Americans, like Israelis, should be inspired by Noah and shouldn't be afraid to be groundbreakers in thought or perception, even in opposition or contradiction to others of their generation. I would tell Americans that they should feel solidarity with their brothers around the world, especially with those who have not been fortunate--not just out of pity or in times of war--but out of honor and respect for the legacy of the Other.

I object to the feelings of superiority of American Jews who believe that the experience in America is the ultimate expression of life for the Jewish people, and I am especially pained by American Jews' estrangement and even condescension toward the most tremendous accomplishment of the Jewish experience since the foundation of the state of Israel--living a full Jewish life in the Hebrew language and the lively, rich creative work in Hebrew that has forged our modern identity.

Q: And what can Israelis learn from this episode of Jewish American history?

As for Israelis, I hope that they will learn to feel compassion for their neighbors, and understand that we were not the only victims in history! This is the reason that the story of genocide of the Indian nations and the injustice done to them by the appropriation of the land of their forefathers is told in the voice of Little Dove. Without a doubt, I tried to present in her voice an echo of the feelings of the injustice done to the Palestinians, because Zionism tried to ignore them when it arrived in the land of Israel and in its naiveté and in its enthusiasm [we] believed that they would be swept up into our grand project. Little Dove asks Noah to recognize that he did not arrive in an empty land, and directs him to see the ghosts of the island, and their ancient heritage.
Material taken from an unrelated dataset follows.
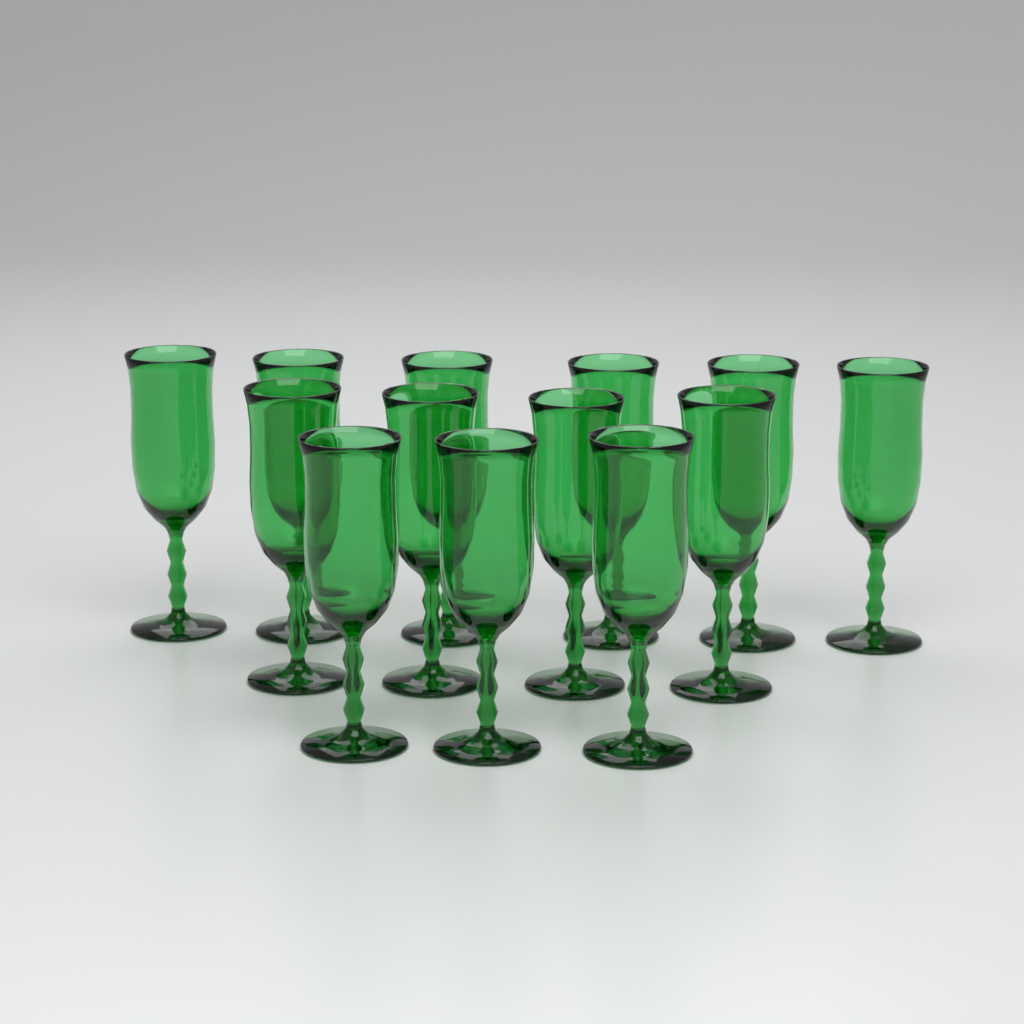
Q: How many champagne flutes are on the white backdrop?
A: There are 13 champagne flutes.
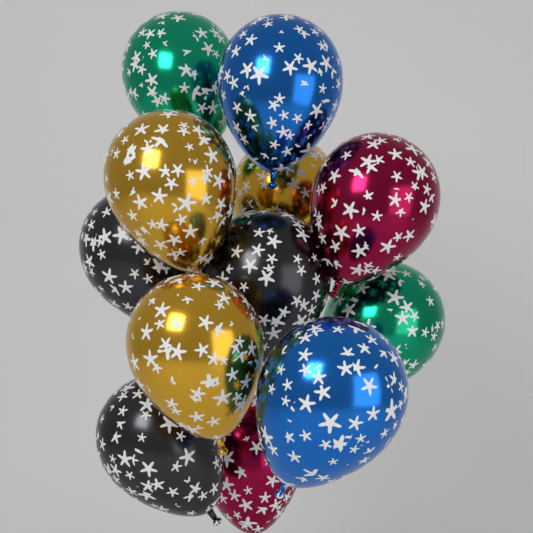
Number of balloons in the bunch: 12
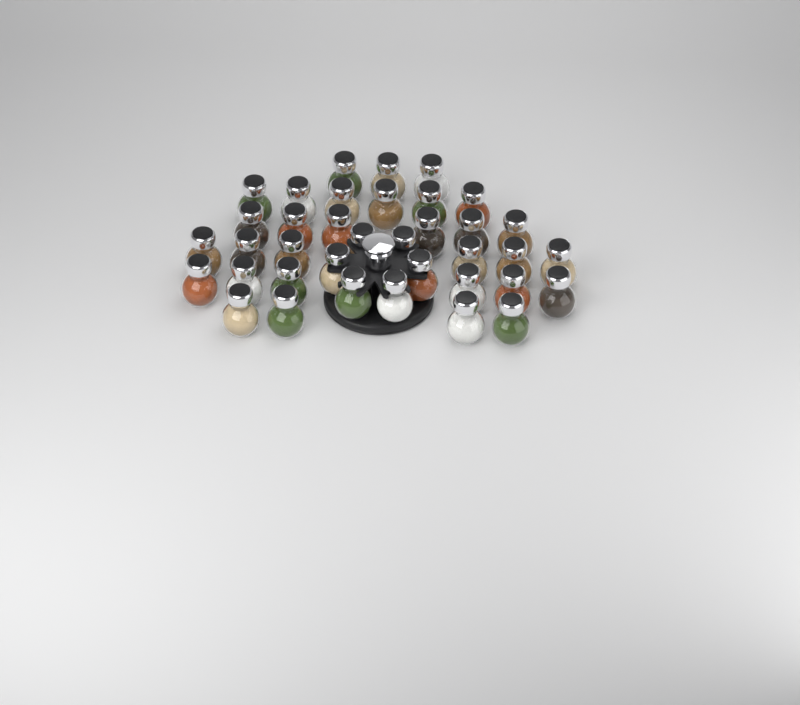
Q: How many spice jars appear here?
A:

Paradoxically, or perhaps it is poetic justice, it is we Israelis who have been influenced by our Arab neighbors and by our blood-brotherhood with the Palestinians. The Israeli identity was forged in the Mediterranean crucible, both in our temperament and in the fabric of daily life, as in our food and music. In the Israeli experience there is a great measure of "Arabization" that clashes with the tendency of the last two decades toward Americanization. But on that topic I can write a new book...

 

 

Adam Rovner is Zeek's translations editor. He currently serves as an assistant professor of Comparative Literature and Languages at Hofstra University. Adam is at work on a book describing proposals to create Jewish homelands prior to Israel's establishment.